- [What you need to do]
Look below for the line holding "right shoulder: (431, 1060)" and the line holding "left ankle: (105, 492)". Transcribe exactly those lines and all lines between them, nothing more.

- [Human keypoint data]
Start of Block

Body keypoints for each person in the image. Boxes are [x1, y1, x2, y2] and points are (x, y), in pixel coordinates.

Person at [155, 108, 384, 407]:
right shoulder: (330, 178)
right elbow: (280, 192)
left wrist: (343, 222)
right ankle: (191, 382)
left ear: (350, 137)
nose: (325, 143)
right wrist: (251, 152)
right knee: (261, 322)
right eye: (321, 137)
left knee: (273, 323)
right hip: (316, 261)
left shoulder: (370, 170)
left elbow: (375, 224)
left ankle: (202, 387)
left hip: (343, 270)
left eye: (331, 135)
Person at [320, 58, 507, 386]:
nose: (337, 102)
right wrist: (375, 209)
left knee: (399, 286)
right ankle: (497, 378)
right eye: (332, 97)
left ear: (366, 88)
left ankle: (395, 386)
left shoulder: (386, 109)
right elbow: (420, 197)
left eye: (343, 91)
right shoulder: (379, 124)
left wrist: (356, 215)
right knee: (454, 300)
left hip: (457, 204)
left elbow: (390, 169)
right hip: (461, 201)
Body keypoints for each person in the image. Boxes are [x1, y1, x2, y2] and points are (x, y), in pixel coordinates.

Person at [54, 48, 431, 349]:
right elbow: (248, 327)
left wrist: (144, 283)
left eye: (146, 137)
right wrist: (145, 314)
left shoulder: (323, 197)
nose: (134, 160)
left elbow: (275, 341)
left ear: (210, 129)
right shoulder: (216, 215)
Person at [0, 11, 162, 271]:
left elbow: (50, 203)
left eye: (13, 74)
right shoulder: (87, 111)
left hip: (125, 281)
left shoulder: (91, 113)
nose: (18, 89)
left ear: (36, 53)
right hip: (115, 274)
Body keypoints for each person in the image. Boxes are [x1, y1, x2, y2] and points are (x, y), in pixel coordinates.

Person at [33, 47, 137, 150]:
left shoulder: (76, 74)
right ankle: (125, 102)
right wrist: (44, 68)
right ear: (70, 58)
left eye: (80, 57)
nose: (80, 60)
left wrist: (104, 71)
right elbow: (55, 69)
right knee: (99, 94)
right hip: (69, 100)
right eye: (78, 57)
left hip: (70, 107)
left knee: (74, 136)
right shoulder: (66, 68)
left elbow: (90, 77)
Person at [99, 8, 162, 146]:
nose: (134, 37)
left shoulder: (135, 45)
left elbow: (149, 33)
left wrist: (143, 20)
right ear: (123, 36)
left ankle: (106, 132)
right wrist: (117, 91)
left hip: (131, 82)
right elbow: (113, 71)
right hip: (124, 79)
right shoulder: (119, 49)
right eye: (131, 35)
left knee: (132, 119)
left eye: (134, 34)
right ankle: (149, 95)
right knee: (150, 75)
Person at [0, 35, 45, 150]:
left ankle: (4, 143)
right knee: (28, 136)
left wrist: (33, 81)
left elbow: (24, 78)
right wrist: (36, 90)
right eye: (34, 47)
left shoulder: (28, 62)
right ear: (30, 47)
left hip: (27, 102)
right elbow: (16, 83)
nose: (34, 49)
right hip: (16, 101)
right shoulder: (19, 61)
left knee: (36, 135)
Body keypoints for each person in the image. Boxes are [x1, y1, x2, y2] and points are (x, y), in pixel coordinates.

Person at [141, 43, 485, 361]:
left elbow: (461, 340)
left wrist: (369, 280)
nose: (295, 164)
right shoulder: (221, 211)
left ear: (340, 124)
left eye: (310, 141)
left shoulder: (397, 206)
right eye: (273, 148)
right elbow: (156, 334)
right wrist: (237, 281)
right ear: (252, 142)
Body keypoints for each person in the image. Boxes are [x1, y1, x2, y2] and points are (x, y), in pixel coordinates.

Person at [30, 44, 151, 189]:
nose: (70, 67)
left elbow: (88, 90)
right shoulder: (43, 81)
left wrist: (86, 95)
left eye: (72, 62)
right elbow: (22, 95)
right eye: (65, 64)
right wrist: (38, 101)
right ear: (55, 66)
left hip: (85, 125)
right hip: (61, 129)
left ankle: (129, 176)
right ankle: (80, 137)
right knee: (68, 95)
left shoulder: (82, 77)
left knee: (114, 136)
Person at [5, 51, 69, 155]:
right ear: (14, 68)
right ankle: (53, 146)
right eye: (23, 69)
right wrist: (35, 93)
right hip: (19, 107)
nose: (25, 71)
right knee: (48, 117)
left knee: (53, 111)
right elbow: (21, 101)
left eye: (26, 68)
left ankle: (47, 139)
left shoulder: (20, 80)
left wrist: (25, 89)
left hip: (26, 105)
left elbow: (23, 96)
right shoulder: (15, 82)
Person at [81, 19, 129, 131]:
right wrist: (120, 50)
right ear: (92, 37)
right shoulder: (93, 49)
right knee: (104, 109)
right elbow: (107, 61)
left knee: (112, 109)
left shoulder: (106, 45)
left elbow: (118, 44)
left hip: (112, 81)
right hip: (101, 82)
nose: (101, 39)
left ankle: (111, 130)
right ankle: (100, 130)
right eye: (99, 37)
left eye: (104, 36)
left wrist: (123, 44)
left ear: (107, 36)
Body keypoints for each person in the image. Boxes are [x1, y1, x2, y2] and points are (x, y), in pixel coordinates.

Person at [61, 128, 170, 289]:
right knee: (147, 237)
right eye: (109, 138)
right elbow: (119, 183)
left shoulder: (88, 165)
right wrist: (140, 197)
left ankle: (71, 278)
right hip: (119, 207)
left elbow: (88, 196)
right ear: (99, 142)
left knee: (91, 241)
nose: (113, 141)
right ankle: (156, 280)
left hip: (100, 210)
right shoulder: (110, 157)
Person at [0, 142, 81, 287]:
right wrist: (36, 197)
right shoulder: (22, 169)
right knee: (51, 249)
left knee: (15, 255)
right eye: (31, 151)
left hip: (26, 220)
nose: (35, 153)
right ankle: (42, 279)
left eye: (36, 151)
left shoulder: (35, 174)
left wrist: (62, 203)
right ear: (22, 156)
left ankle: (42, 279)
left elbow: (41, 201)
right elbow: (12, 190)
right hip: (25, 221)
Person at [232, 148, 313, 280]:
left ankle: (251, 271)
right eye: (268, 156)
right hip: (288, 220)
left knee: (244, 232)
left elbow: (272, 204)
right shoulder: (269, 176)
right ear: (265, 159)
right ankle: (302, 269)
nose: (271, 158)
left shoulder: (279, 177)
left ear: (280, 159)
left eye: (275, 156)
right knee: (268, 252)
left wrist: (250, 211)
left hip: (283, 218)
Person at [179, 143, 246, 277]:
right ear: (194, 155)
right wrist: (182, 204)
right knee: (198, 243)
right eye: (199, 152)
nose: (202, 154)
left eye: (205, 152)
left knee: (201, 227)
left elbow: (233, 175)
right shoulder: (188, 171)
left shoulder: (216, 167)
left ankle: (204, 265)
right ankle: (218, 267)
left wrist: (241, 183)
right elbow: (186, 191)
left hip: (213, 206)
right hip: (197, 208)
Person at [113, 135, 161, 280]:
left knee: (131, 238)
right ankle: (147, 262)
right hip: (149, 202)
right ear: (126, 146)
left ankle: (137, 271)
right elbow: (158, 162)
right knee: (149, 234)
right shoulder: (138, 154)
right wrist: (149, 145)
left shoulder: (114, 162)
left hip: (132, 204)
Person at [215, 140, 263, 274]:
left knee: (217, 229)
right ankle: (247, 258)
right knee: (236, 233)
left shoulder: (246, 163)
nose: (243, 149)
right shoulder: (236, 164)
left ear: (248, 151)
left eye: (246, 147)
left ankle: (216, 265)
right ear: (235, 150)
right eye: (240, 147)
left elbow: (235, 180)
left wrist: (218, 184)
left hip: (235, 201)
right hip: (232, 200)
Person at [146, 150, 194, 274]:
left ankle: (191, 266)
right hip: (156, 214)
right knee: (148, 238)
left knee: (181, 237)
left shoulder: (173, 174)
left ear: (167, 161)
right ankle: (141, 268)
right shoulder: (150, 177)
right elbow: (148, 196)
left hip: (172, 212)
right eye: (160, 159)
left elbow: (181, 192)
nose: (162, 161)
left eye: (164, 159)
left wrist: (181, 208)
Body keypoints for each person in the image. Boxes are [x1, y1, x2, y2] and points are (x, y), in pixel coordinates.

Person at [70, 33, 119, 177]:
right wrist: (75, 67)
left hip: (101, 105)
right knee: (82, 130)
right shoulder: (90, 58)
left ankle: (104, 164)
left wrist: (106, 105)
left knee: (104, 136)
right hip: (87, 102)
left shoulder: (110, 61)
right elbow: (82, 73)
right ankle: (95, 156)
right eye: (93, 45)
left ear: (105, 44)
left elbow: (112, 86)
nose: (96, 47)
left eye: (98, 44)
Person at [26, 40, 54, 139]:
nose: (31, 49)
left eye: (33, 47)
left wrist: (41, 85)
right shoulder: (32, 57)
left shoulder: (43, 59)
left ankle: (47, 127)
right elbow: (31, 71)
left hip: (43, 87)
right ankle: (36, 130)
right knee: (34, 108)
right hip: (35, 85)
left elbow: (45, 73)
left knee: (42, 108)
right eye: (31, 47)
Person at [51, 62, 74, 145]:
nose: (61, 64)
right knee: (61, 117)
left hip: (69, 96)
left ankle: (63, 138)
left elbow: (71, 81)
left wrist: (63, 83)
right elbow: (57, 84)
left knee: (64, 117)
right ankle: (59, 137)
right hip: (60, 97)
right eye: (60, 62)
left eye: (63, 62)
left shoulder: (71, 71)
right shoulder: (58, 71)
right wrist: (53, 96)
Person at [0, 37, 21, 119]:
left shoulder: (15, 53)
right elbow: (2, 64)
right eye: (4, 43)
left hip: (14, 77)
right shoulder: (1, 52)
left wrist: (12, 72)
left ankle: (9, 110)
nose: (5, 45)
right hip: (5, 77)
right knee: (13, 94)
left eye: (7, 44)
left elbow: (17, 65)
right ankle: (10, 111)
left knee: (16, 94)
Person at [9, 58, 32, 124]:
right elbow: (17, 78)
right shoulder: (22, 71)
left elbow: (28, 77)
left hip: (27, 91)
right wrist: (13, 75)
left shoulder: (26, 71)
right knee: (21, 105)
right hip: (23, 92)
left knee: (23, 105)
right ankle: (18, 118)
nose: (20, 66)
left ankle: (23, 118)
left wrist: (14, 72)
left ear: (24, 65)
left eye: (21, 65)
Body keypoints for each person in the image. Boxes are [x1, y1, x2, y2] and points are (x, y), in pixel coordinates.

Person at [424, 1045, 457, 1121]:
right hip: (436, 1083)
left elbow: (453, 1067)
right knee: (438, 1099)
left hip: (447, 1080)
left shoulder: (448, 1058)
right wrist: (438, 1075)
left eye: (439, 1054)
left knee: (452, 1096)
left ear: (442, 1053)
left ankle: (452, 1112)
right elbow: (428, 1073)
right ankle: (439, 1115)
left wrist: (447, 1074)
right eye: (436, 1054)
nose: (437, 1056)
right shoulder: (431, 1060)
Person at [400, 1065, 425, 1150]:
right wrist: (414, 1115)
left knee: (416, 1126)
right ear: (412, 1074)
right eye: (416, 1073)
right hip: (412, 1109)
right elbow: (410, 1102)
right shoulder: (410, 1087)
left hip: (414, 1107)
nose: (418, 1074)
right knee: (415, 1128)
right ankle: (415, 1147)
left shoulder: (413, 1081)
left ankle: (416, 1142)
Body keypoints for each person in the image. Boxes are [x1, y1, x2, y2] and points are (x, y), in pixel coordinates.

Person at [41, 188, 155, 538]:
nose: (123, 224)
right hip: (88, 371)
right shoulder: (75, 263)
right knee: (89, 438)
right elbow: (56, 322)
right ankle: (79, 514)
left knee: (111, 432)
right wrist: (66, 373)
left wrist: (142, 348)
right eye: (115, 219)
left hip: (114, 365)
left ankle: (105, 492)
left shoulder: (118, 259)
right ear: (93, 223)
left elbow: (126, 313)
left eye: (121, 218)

End of Block

- [Exercise answer]
right shoulder: (431, 1060)
Person at [400, 1065, 425, 1150]:
right wrist: (414, 1115)
left knee: (416, 1126)
right ear: (412, 1074)
right eye: (416, 1073)
right hip: (412, 1109)
right elbow: (410, 1102)
right shoulder: (410, 1087)
left hip: (414, 1107)
nose: (418, 1074)
right knee: (415, 1128)
right ankle: (415, 1147)
left shoulder: (413, 1081)
left ankle: (416, 1142)
Body keypoints for each person in the image. Boxes are [x1, y1, x2, y2] and points are (x, y), in pixel coordinates.

Person at [41, 188, 155, 538]:
nose: (123, 224)
right hip: (88, 371)
right shoulder: (75, 263)
right knee: (89, 438)
right elbow: (56, 322)
right ankle: (79, 514)
left knee: (111, 432)
right wrist: (66, 373)
left wrist: (142, 348)
right eye: (115, 219)
left hip: (114, 365)
left ankle: (105, 492)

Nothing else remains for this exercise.